Adeola Akinremi is a Nigerian-born author, international development expert, and economic policy strategist. His work in international development bridges economic development, governance reform, private sector development, public sector transformation, climate policy, regulatory reform, strategic communications, and institutional reform, partnering with governments, multilateral organizations, philanthropic institutions, and civil society networks to advance sustainable development outcomes.

Across his engagements in international development and public policy, Akinremi led global campaign for a major United Nations treaty, the WHO-FCTC ratification and implementation in Africa.

Known for his practitioner-level analyses of global political and economic trends, Akinremi worked as a journalist, editor, and columnist at THISDAY, covering public policy, governance, globalization, and international affairs. On 16 September 2016, he broke a plagiarism story, in which Nigeria’s former President Muhammadu Buhari copied from President Barack Obama and passing it off as if it was his own.

In an article he penned for This Day, Akinremi exposed the Nigerian leader for plagiarizing President Barack Obama’s 2008 victory speech on a day he launched an ethical rebirth campaign for his country—Change begins with me.
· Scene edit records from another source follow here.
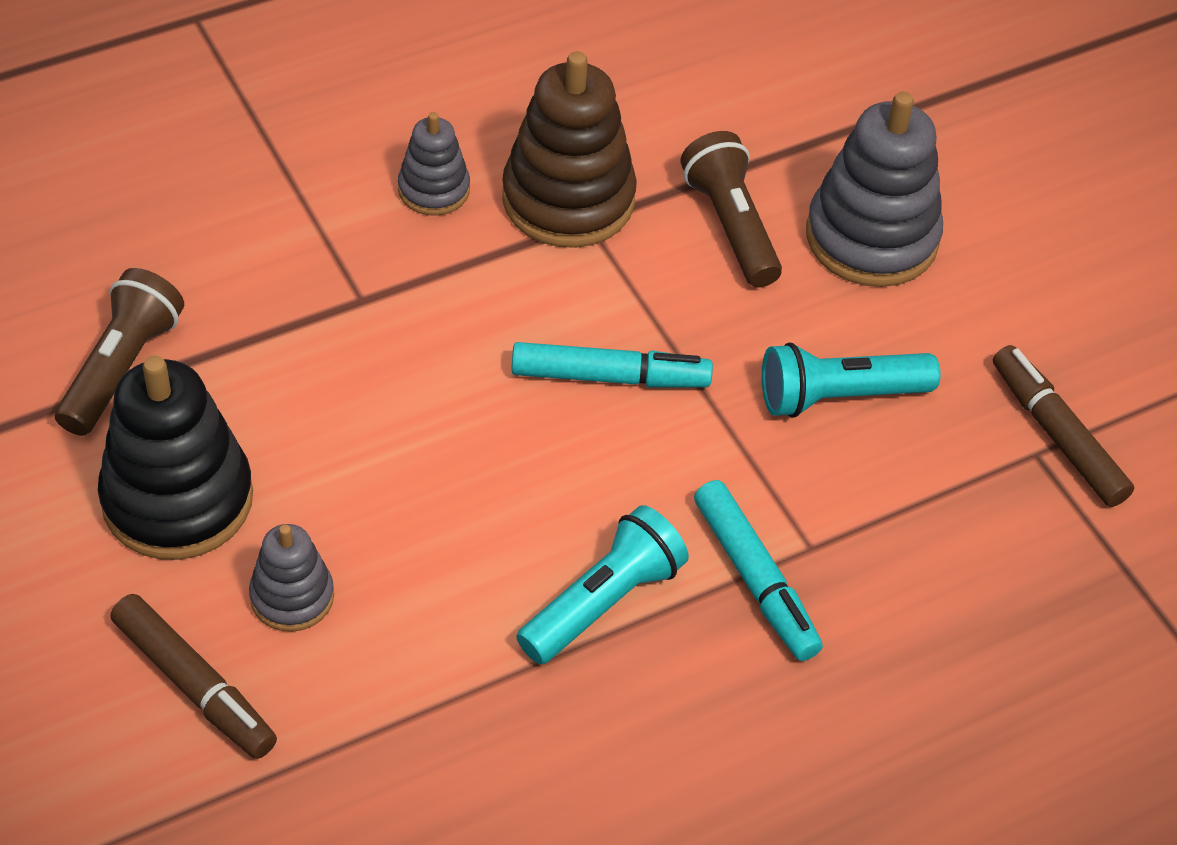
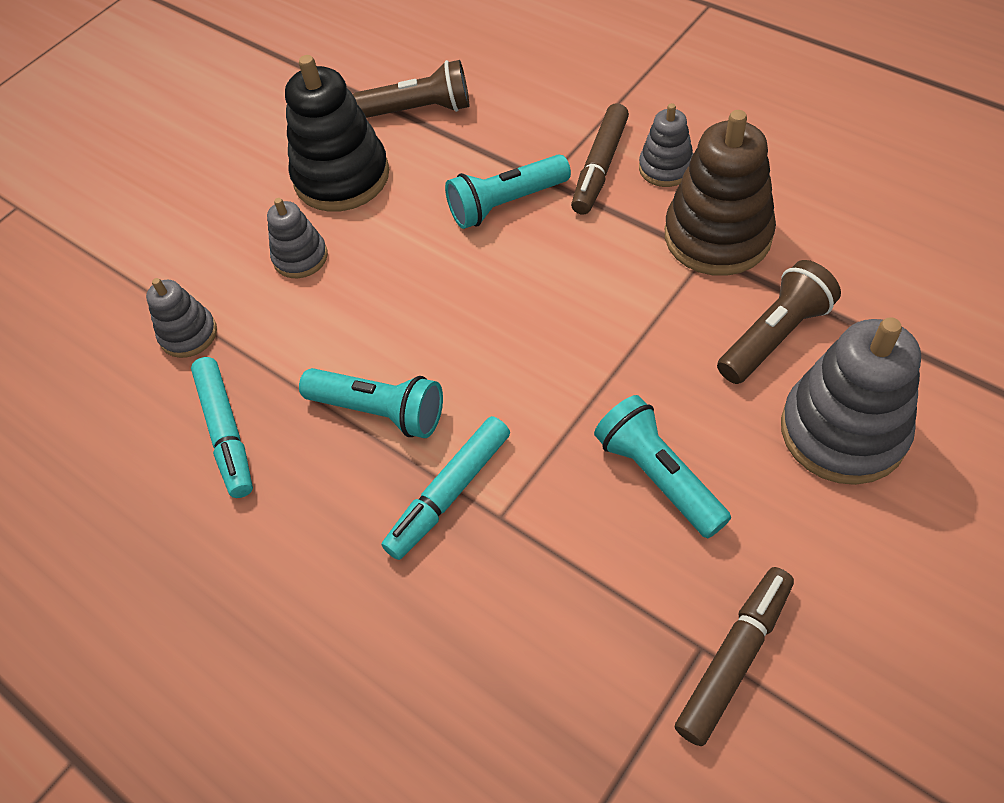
camera: 75 degrees right, 5 degrees up
brown marker [111,594,277,759] -> brown marker moved to [571,103,629,215]
turquoise marker [511,342,713,387] -> turquoise marker moved to [191,357,253,498]
none -> grey stacking toy [146,278,217,358]
none -> turquoise flashlight [445,154,571,229]

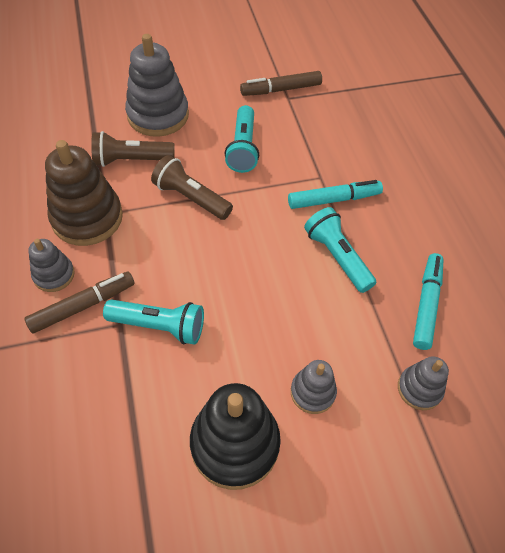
camera: 150 degrees left, 0 degrees up
brown flashlight [353,60,469,118] -> brown flashlight moved to [151,155,233,220]

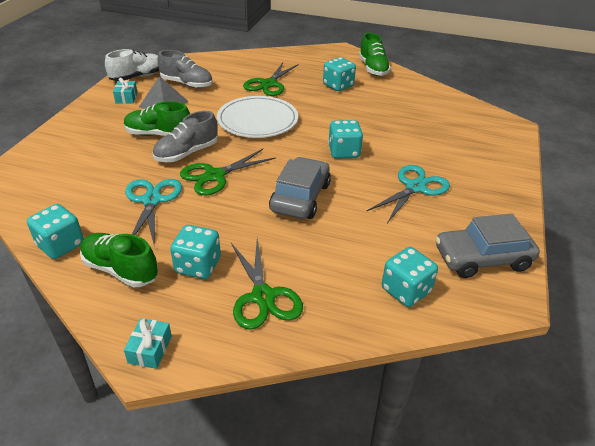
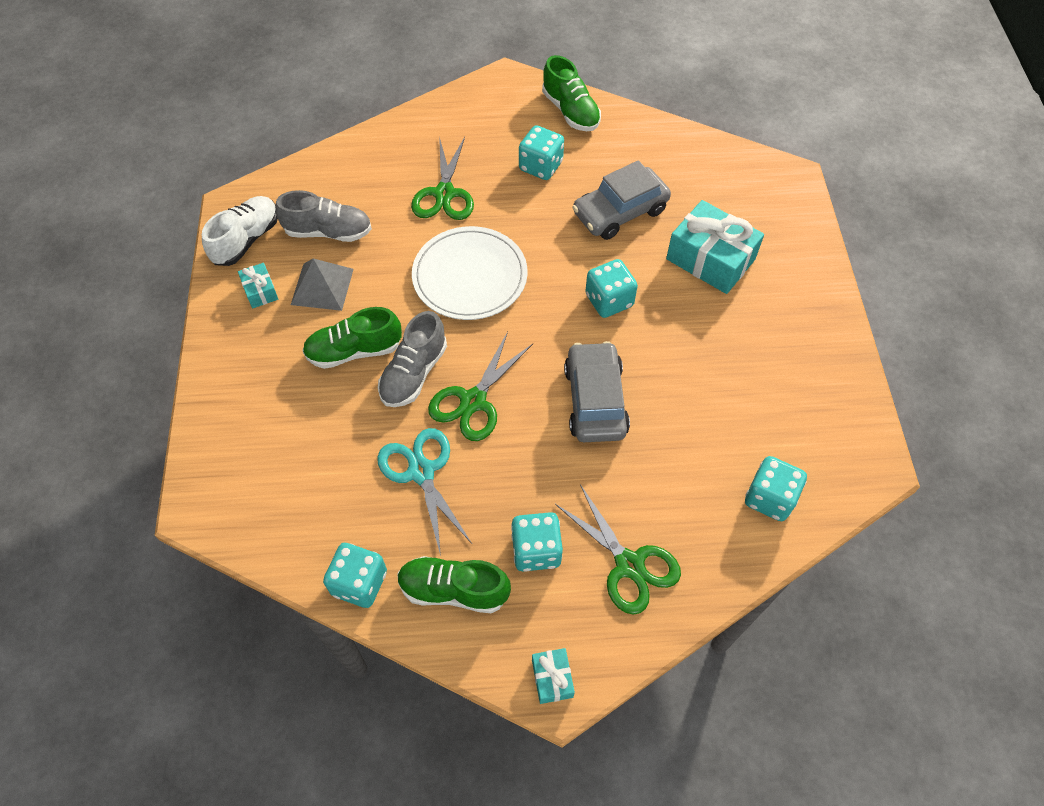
camera: 20 degrees left, 20 degrees up
turquoise scissors [366,165,450,223] -> none
grey car [435,214,540,278] -> grey car moved to [572,160,671,240]
none -> turquoise gift [666,200,764,294]

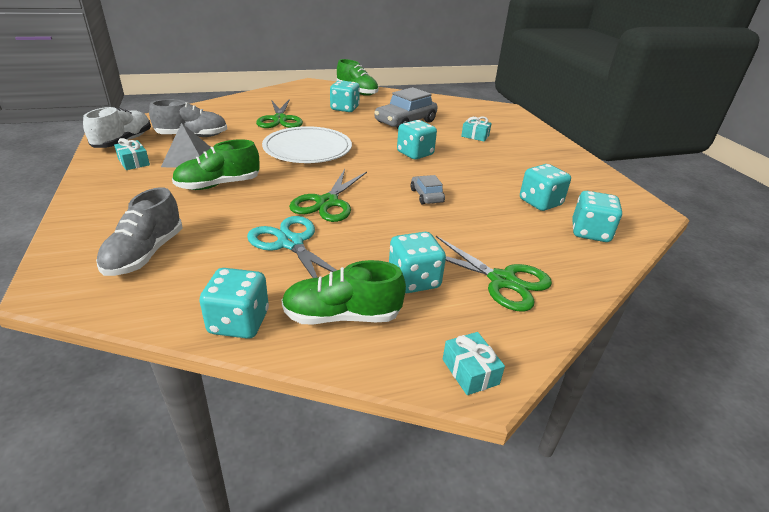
camera: 15 degrees left, 25 degrees down
grey shoe [378,311,447,407] -> grey shoe moved to [96,187,183,276]
grey car [564,341,630,442] -> grey car [411,175,445,204], size x0.53
turquoise gift [666,200,764,294] -> turquoise gift [461,117,492,141], size x0.48
none -> turquoise dice [520,164,571,211]

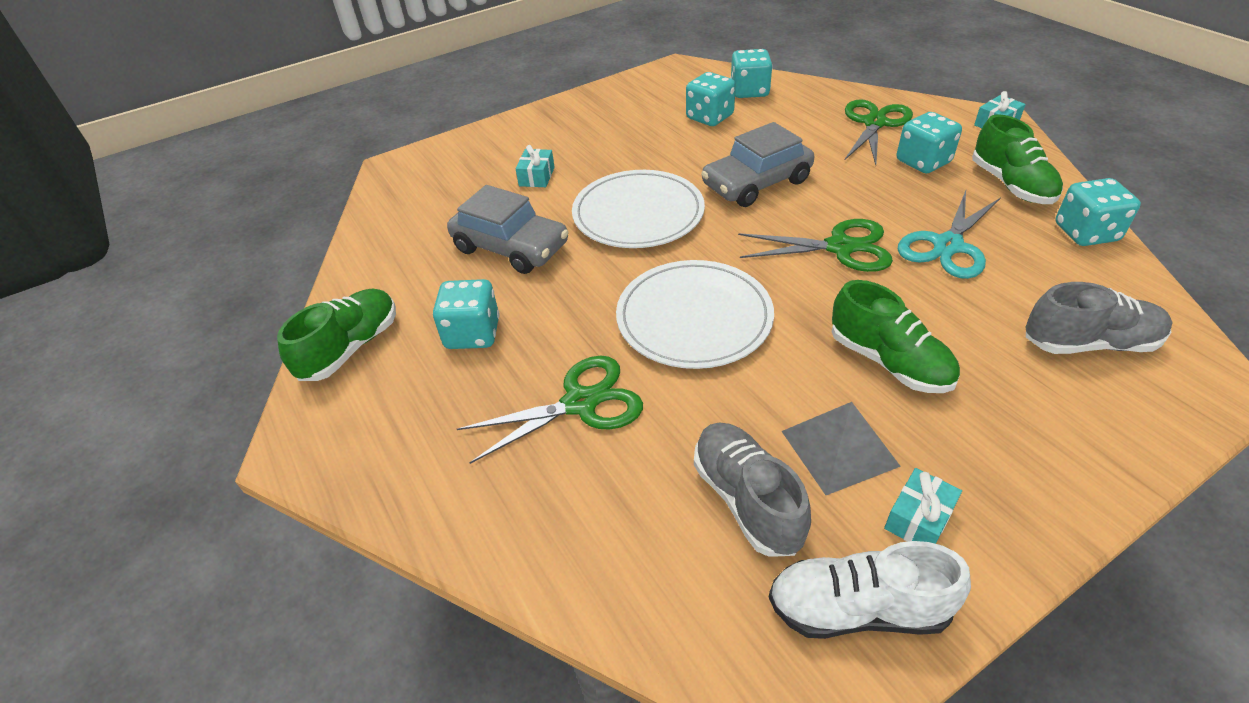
camera: 100 degrees left, 10 degrees up
turquoise dice [397,120,437,159] -> white plate [572,170,705,248]
grey car [411,175,445,204] -> grey car [701,122,814,207], size x1.90

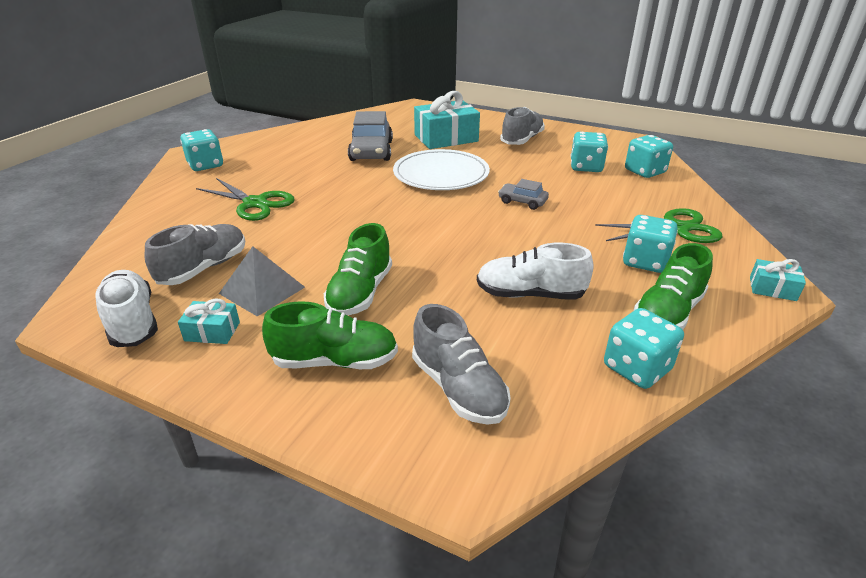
camera: 55 degrees right, 10 degrees down
green shoe [277,289,396,381] -> green shoe moved to [262,301,398,369]
turquoise dice [433,279,500,349] -> turquoise dice moved to [180,129,223,171]
turquoise gift [515,145,555,187] -> turquoise gift [414,91,480,149], size x2.09
white plate [616,260,774,369] -> none
grey car [701,122,814,207] -> grey car [498,179,549,210], size x0.53
green scissors [738,219,893,272] -> none
turquoise scissors [898,191,1001,279] -> white shoe [477,243,593,300]
none -> grey shoe [500,107,545,145]

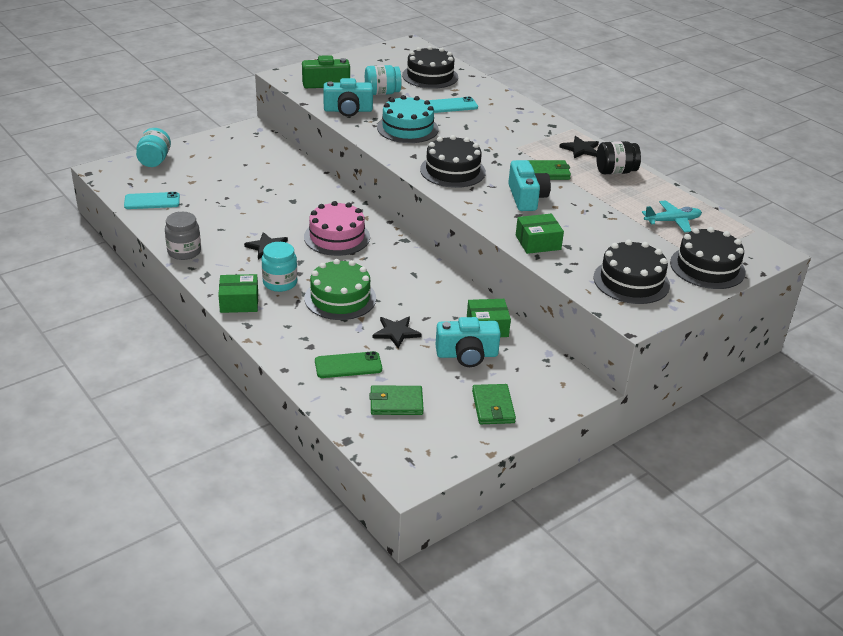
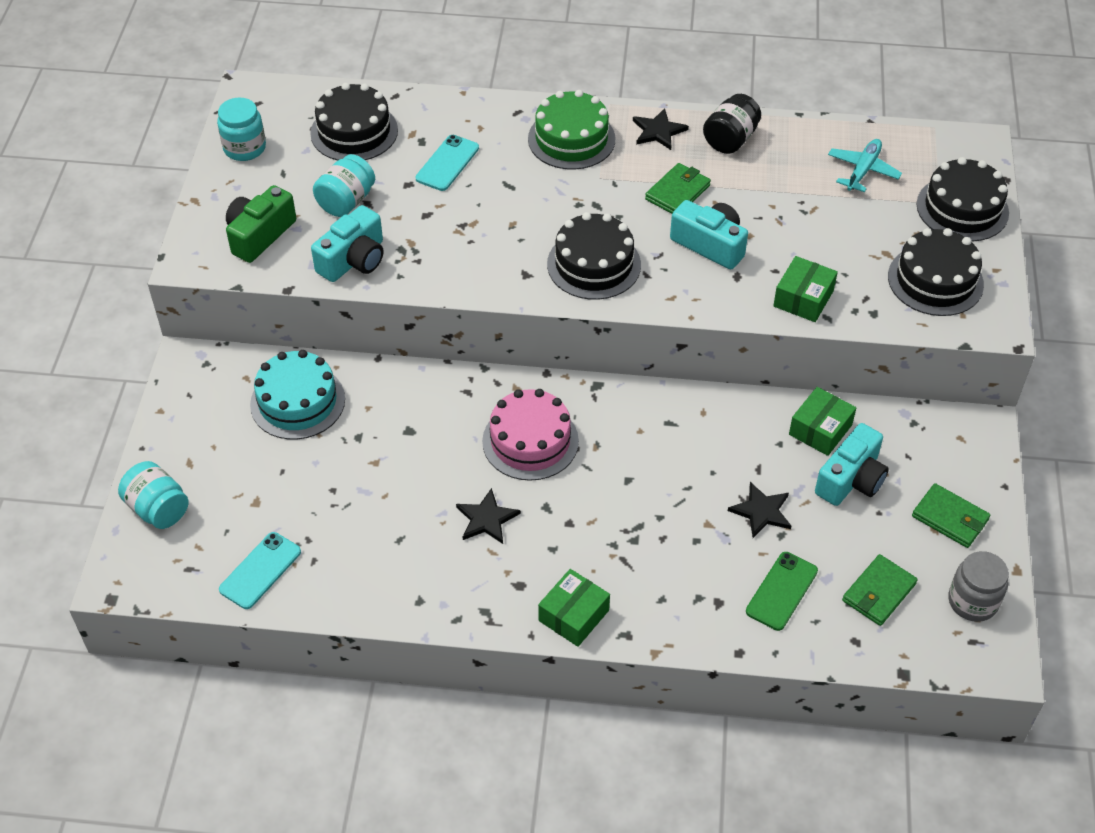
camera: 45 degrees left, 15 degrees up
grey jar [165,212,201,260] -> grey jar moved to [948,551,1009,622]
turquoise jar [262,242,297,292] -> turquoise jar moved to [217,97,266,161]
green cake [304,259,376,320] -> green cake moved to [528,90,615,170]
turquoise cake [377,95,439,143] -> turquoise cake moved to [250,350,345,440]

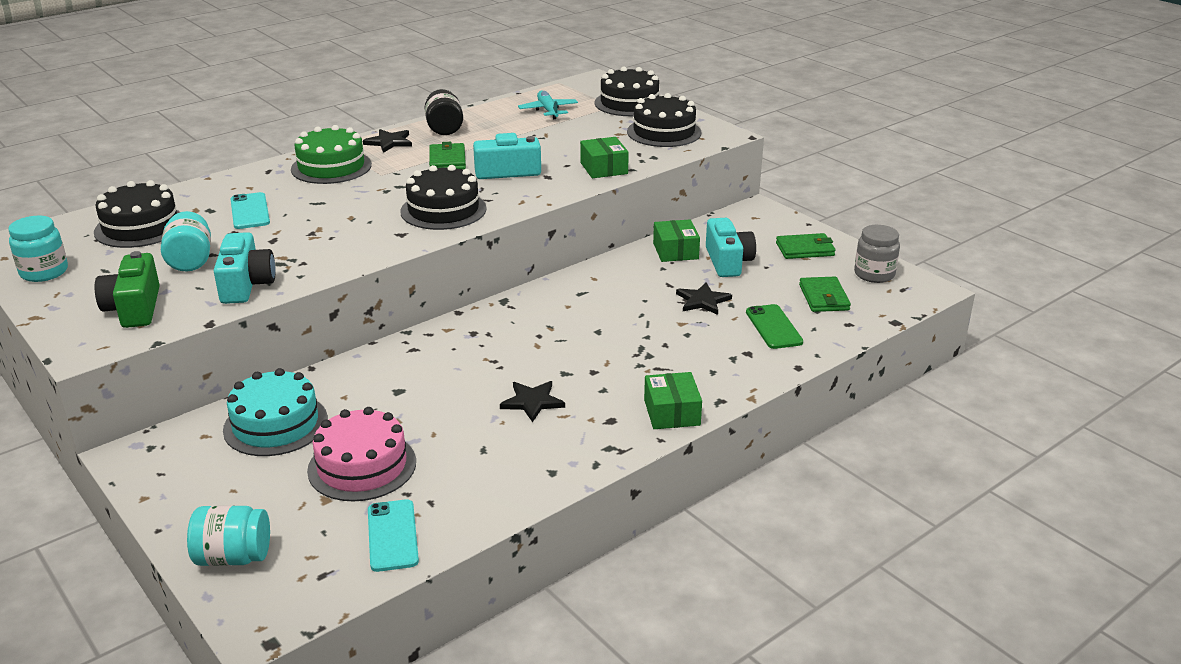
camera: 45 degrees left, 20 degrees down
pink cake [482,389,579,481] -> pink cake moved to [307,407,416,501]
The scandal led to a global outrage and apology made by President Buhari who angrily fired the aide who penned the speech.

== Education ==
Akinremi received his Master's degree in Public Policy from Johns Hopkins University's School of Advanced International Studies and additional Master's degree in Project Development and Implementation from the University of Ibadan in Nigeria. He graduated from journalism school in 1999. He holds a Bachelor of Arts degree in International Relations from the Lagos State University.

== Professional career ==

In International development, he has worked on climate change, food security, global health, and poverty reduction initiatives while working for the World Bank Group, Environmental Rights Action and the Framework Convention Alliance (FCA). He mobilized the civil society groups and government leaders in Africa to work together for the ratification and implementation campaign of the World Health Organization’s Framework Convention on Tobacco Control (FCTC) - one of the most quickly ratified treaties in United Nations history - when he provided leadership for the overall strategy of the Framework Convention Alliance (FCA) in Africa.

Akinremi is known to be closer to the Nigerian banker and billionaire, Tony Elumelu, and has written extensively about his life, wealth, philosophy and philanthropy.

== Awards and recognitions ==

- 2014: Nigeria Media Merit Awards, (NMMA), "Newspaper Reporter of the Year"
- 2006: Nigeria Media Merit Awards (NMMA), "Features Writer of the Year"
- 2006: Diamond Awards for Media Excellence (DAME), "Health Reporter of the Year
- 2008: The Future Awards, Nigeria, "Nominated for Best Use of Advocacy"
- 2004: Inaugural Winner, Nigeria Youth Leadership Awards by LEAP Africa.